From what I understand, LPTHW was essentially a book/course that the author
had written to help a friend with zero programming knowledge learn how to
write code, so with that in mind I can let some of the criticisms go, namely
the weird order in which things are taught compared to other beginner language
books and the condescending tone. I can also let some of the naming
conventions go, because the book is meant to be followed in a linear fashion.

Given that many of these criticisms are out of date, and given that Zed Shaw
is teaching Python 3 despite having some strong opinions, it's entirely
possible that Zed the person can continue to hold these opinions, but can
swallow his pride enough to fix issues other experienced developers have found
with the book, and has chosen to teach Python 3 without pushing an agenda.

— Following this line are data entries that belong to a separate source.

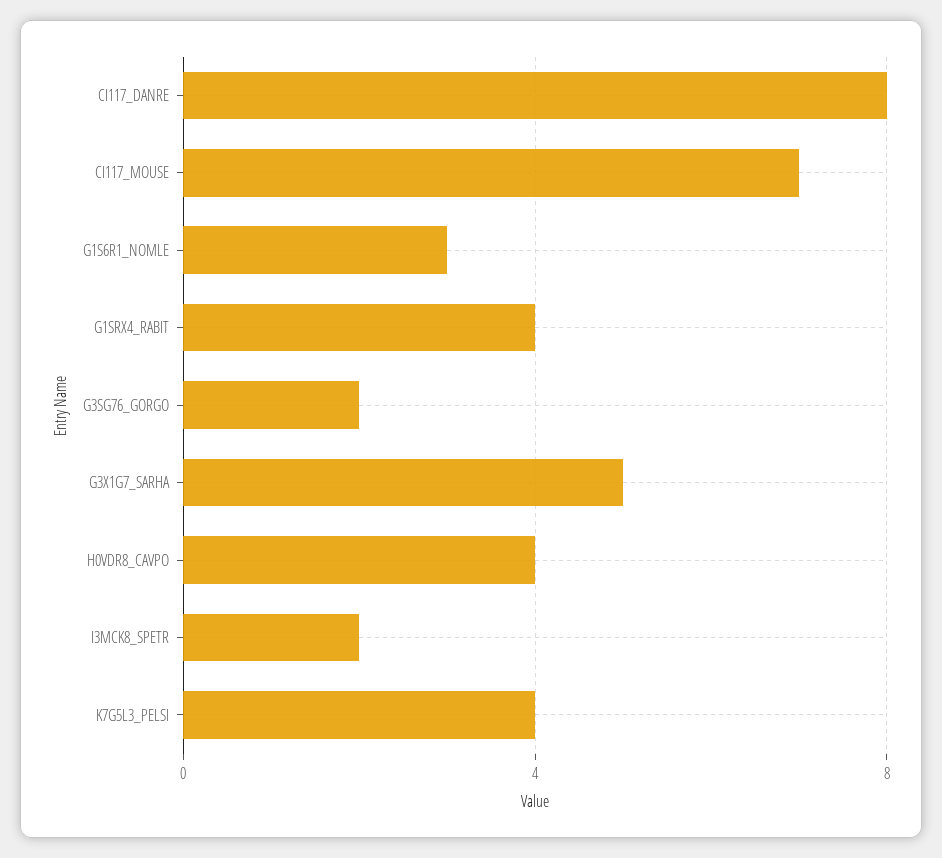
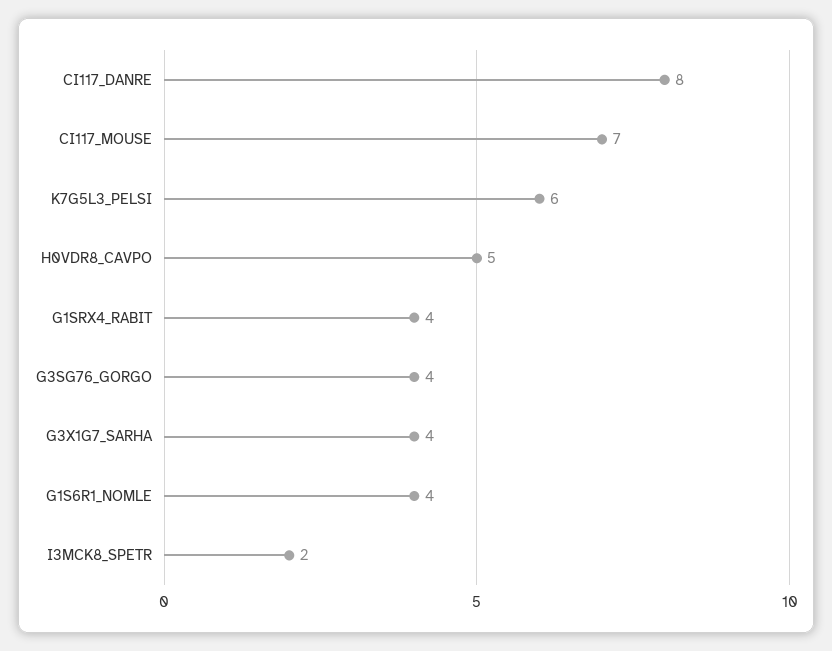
  {
    "CI117_DANRE": 8,
    "CI117_MOUSE": 7,
-   "G1S6R1_NOMLE": 3,
+   "G1S6R1_NOMLE": 4,
    "G1SRX4_RABIT": 4,
-   "G3SG76_GORGO": 2,
+   "G3SG76_GORGO": 4,
-   "G3X1G7_SARHA": 5,
+   "G3X1G7_SARHA": 4,
-   "H0VDR8_CAVPO": 4,
+   "H0VDR8_CAVPO": 5,
    "I3MCK8_SPETR": 2,
-   "K7G5L3_PELSI": 4
+   "K7G5L3_PELSI": 6
  }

As for my opinions on the book, as an experienced .NET developer trying to
enter the Python/Linux world I find it a bit too basic at times. What I've
really enjoyed has been the rote learning aspect. Paired with the videos for
each chapter, forcing myself to write the code, follow the study drills, and
then watch the video after each chapter to compare approaches has resulted in
me retaining much of what has been taught. As a book it feels lacking, but as
a packaged course it feels good.

Once I finish his course, I'll probably follow up with another Python book to
fill any holes before I move onto any particular web framework stuff.

------
ghandic
Obviously youtube is your best friend here, but once you are ready to give
things a try I'd hop straight onto Kaggle and play around with some code and
look at what code other people have created for the same challenge

------
_RPM
CPython source. Once you understand the implementation the syntax will come
naturally. I’ve been reading CPython for a few years now and it’s very
readable C code.

------
brakmic
[https://python.swaroopch.com/](https://python.swaroopch.com/)

------
du_bing
Codecademy

Learn Python the Hard Way

Core Python Application Programming(2nd, 3rd edition)